* Exercise A *
Answer these questions from the homebrewing post:
(i) How many ounces of hops did the writer get for $50.00 shipped?
(ii) How many of each of the two dry yeasts does the writer try to keep in stock?
(iii) How many pounds of base malts did the writer buy recently?
* Exercise B *
For each statement, say whether it agrees with the homebrewing post. Back each yes or no with the deciding words quoted from the post.
(i) The writer keeps a large supply of liquid yeast on hand.
(ii) The specialty grains are shown along with the yeast and hops.
(iii) The writer buys hops by the pound unless ounce packets are a good deal.
* Exercise C *
Carry on writing the homebrewing post, starting from the point where it stops.

* Selected text *
== Segment start ==

# Stocking up!



## Pumpkinman (Mar 27, 2014)

It was time to start stocking up on Hops, yeast and grain, this is some of the yeast and hops that I received today....not to mention that I just scored a great deal on hops, 40 oz of various hops for $50.00 shipped......LOL
Lately, unless I can get a good deal on ounce packets, I purchase Hops by the pound, it is just more cost effective that way.

Nottingham and US -05 are great yeast to have in stock, in an emergency, these two can basically get the job done. I try to keep a half dozen of each in stock, I purchase Liquid yeast as I need them, or use the yeast that I've harvested from prior batches.

Not shown is 20 lbs of various specialty grains to add to the 200 lbs of base malts that I bought recently. It may sound like a lot, but if I replenish my inventory and fill every case of bottles that I have, I'll use over 120 lbs of base malt. I have a wide variety of beer that I enjoy and stock, everything from Blonde Ale to Stouts, to Barleywine, IPA's, Lagers and Bourbon Ale.
Something for every taste.

I'll fill every case that I have now seeing that the Chilean wine season is just about here, at that point, my focus is on wine.

== Segment end ==

* Dataset content *
== Segment start ==

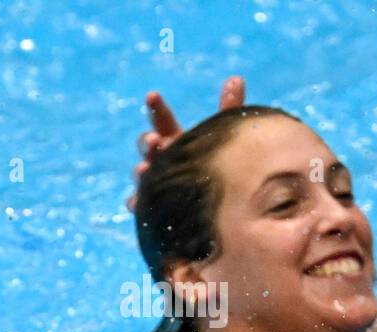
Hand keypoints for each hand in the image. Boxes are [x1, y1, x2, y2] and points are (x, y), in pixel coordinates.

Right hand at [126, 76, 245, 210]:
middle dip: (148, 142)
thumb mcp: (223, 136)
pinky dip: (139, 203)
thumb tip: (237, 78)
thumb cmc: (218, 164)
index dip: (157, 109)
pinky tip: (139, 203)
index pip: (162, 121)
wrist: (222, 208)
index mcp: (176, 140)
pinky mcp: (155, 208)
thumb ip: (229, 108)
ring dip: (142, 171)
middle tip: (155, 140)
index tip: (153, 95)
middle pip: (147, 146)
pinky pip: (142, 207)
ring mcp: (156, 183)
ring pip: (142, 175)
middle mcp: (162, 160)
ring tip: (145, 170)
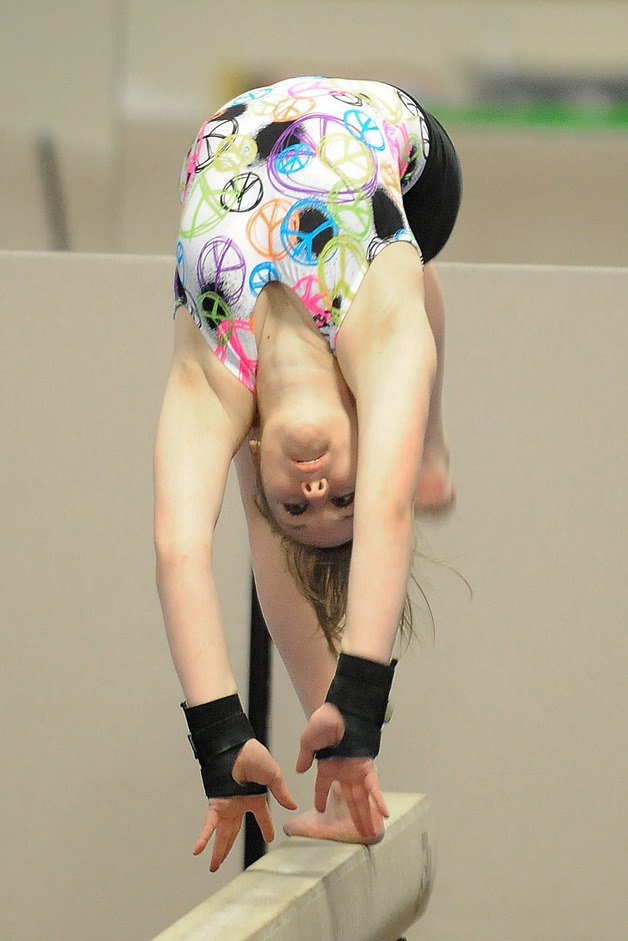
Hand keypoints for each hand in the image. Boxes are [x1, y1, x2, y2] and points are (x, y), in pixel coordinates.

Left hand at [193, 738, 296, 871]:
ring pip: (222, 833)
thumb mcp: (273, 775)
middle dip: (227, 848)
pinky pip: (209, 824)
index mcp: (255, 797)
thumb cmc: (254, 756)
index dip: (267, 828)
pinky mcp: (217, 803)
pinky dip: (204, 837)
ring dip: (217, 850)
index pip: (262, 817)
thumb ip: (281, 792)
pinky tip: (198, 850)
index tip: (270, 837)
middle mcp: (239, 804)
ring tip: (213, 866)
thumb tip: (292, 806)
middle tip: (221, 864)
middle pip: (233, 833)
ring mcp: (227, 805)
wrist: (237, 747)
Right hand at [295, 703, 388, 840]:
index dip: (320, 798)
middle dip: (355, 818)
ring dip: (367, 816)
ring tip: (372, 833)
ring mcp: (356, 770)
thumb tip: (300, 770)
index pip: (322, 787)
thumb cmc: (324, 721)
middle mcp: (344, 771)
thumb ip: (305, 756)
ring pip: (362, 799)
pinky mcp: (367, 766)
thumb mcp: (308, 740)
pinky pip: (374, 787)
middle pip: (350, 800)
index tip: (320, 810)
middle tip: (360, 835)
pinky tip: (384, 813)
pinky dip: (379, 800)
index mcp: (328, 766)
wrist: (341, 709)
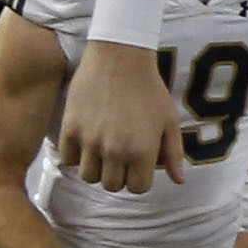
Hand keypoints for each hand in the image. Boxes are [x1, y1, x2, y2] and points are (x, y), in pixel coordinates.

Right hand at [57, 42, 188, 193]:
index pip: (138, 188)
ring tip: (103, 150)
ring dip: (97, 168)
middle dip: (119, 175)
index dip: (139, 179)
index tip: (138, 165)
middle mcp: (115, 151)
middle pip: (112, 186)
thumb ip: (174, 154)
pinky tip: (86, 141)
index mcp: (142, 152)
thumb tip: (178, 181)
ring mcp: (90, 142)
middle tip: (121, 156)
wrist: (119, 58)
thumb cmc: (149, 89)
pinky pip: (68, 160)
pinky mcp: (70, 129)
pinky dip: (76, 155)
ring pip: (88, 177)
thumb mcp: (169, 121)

== Segment end ==

* Written answer A *
(i) 40 oz
(ii) A half dozen
(iii) 200 lbs

* Written answer B *
(i) No: "I purchase Liquid yeast as I need them"
(ii) No: "Not shown is 20 lbs of various specialty grains"
(iii) Yes: "Lately, unless I can get a good deal on ounce packets, I purchase Hops by the pound"

* Written answer C *
I have a few more Killer Ale recipes that I'll post, these are really great brews, light enough that most will enjoy them, not too hopped up, and the combination of grains used is just flat out perfect! These will become my House Ales.


----------



## grapeman (Mar 27, 2014)

That should be enough to keep you 'hop'ping making beers and ales. No need to go to the 'malt'o get beer. Just the process let alone the drinking will make you 'hop'py. Ok Ok enough already. It lookes like a great selection Tom. You need to make a few videos of you doing the beer and post for us.


----------



## LoveTheWine (Mar 30, 2014)

I don't see any fermentis S-04 yeast in that stock pile.
Do you use all liquid english strains?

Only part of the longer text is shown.